- _EXERCISE DESCRIPTION_
Exactly the lines below from the line with "root of tail: (586, 239)" through the line with "right front paw: (220, 267)" must make up the answer, both ends included and pictures left out.

===== INFORMATION SUPPLIED

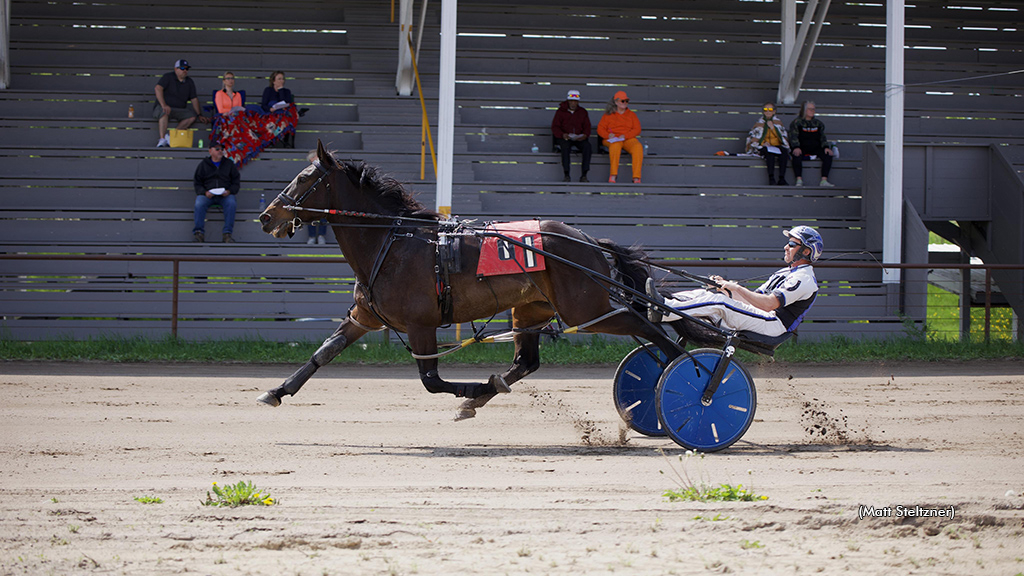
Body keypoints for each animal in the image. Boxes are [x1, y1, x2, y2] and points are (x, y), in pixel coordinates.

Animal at [253, 139, 679, 416]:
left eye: (304, 178)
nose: (266, 216)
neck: (392, 241)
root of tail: (586, 239)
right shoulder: (365, 317)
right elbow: (324, 352)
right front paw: (276, 390)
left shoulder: (420, 324)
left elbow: (431, 380)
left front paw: (473, 387)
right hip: (532, 309)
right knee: (526, 362)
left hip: (584, 309)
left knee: (646, 327)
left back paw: (685, 366)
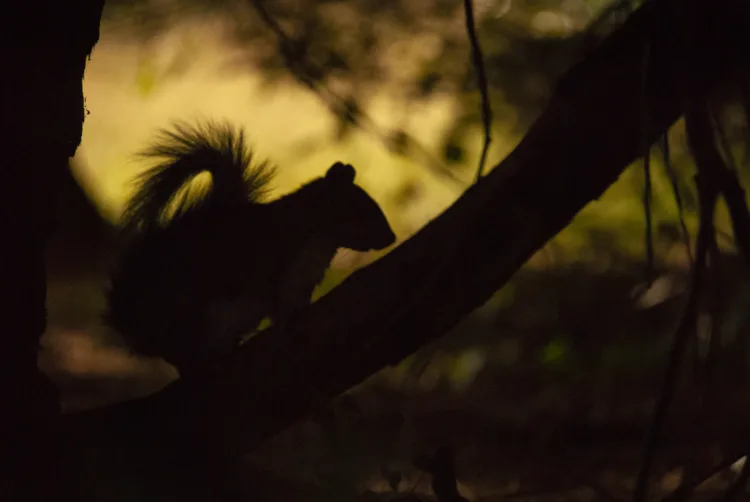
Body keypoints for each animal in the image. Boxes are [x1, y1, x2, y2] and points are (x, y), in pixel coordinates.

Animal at [103, 120, 396, 376]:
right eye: (359, 206)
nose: (391, 237)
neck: (318, 237)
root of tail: (129, 321)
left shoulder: (304, 281)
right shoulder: (272, 262)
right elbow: (275, 300)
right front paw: (285, 321)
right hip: (191, 315)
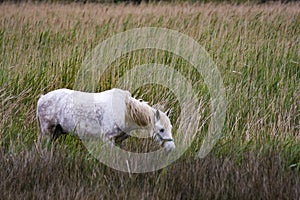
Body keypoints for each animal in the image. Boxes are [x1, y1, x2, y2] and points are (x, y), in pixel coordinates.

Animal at [36, 87, 176, 152]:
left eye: (170, 128)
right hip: (47, 133)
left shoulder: (119, 141)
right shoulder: (108, 140)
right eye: (161, 129)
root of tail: (42, 98)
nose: (171, 148)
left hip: (56, 133)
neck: (125, 111)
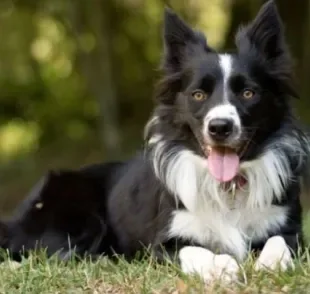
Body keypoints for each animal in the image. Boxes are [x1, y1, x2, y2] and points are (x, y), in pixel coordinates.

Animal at [0, 0, 310, 282]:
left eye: (248, 93)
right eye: (198, 94)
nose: (220, 127)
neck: (227, 188)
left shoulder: (290, 230)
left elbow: (279, 242)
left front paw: (270, 263)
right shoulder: (162, 244)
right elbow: (196, 250)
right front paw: (220, 267)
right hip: (81, 215)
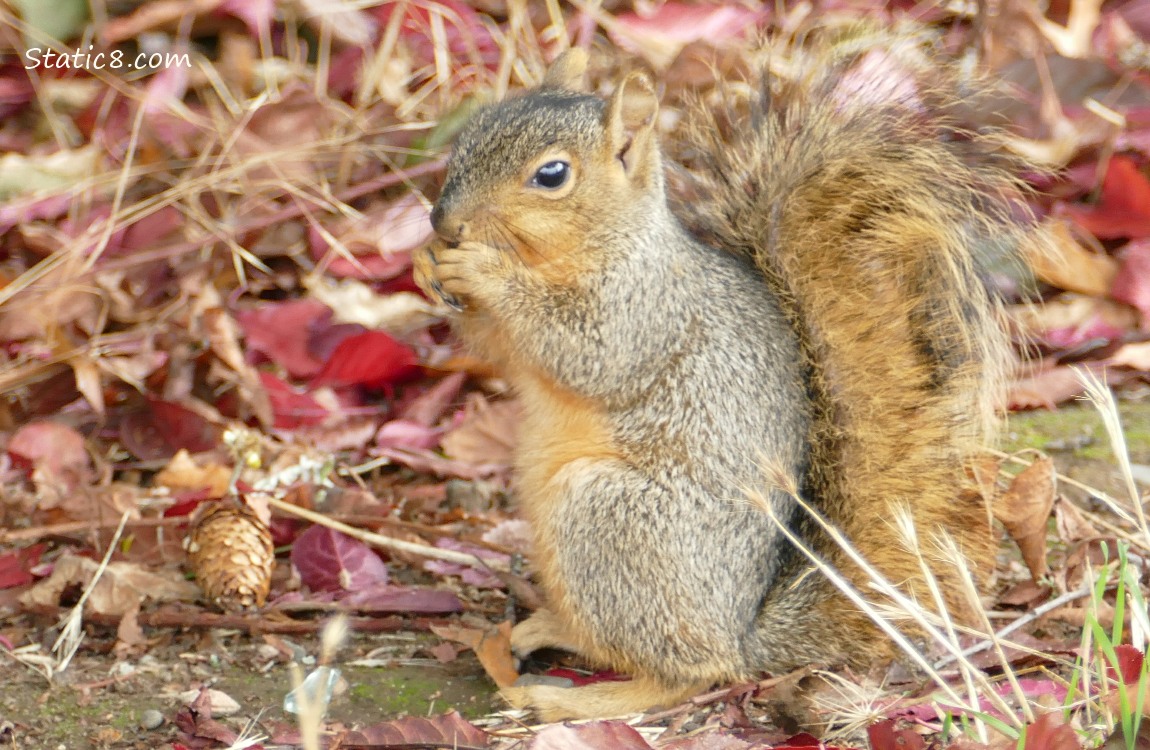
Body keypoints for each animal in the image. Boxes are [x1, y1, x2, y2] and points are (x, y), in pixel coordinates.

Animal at [413, 35, 1030, 722]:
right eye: (471, 135)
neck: (593, 246)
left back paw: (576, 701)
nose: (444, 222)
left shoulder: (643, 309)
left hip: (609, 520)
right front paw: (427, 264)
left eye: (551, 175)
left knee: (690, 670)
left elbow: (587, 351)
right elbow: (498, 346)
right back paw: (547, 630)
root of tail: (742, 632)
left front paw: (479, 268)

==========

- _FINAL ANSWER_
root of tail: (586, 239)
right shoulder: (365, 317)
right elbow: (324, 352)
right front paw: (276, 390)
left shoulder: (420, 324)
left elbow: (431, 380)
left front paw: (473, 387)
right hip: (532, 309)
right knee: (526, 362)
left hip: (584, 309)
left knee: (646, 327)
left back paw: (685, 366)
Body keypoints for each animal in the image. Boxes are [x1, y1, x2, y2] and points are (x, y), in pixel coordinates.

Animal at [103, 120, 396, 376]:
right eye: (359, 206)
nose: (391, 237)
neck: (318, 237)
root of tail: (129, 321)
left shoulder: (304, 281)
right shoulder: (272, 262)
right elbow: (275, 300)
right front paw: (285, 321)
right hip: (191, 315)
Body keypoints for each animal in the image. Boxes are [x1, y1, x2, y2] and points are (x, y), in pixel coordinates.

Animal at [36, 87, 176, 152]:
left eye: (170, 128)
right hip: (47, 133)
left shoulder: (119, 141)
right shoulder: (108, 140)
right eye: (161, 129)
root of tail: (42, 98)
nose: (171, 148)
left hip: (56, 133)
neck: (125, 111)
Body keypoints for each animal in the image. Boxes are [x1, y1, x2, y2] and points are (x, y), in pixel coordinates.

Animal at [0, 0, 310, 282]:
left eye: (248, 93)
right eye: (198, 94)
nose: (220, 127)
neck: (227, 188)
left shoulder: (290, 230)
left elbow: (279, 242)
left front paw: (270, 263)
right shoulder: (162, 244)
right elbow: (196, 250)
right front paw: (220, 267)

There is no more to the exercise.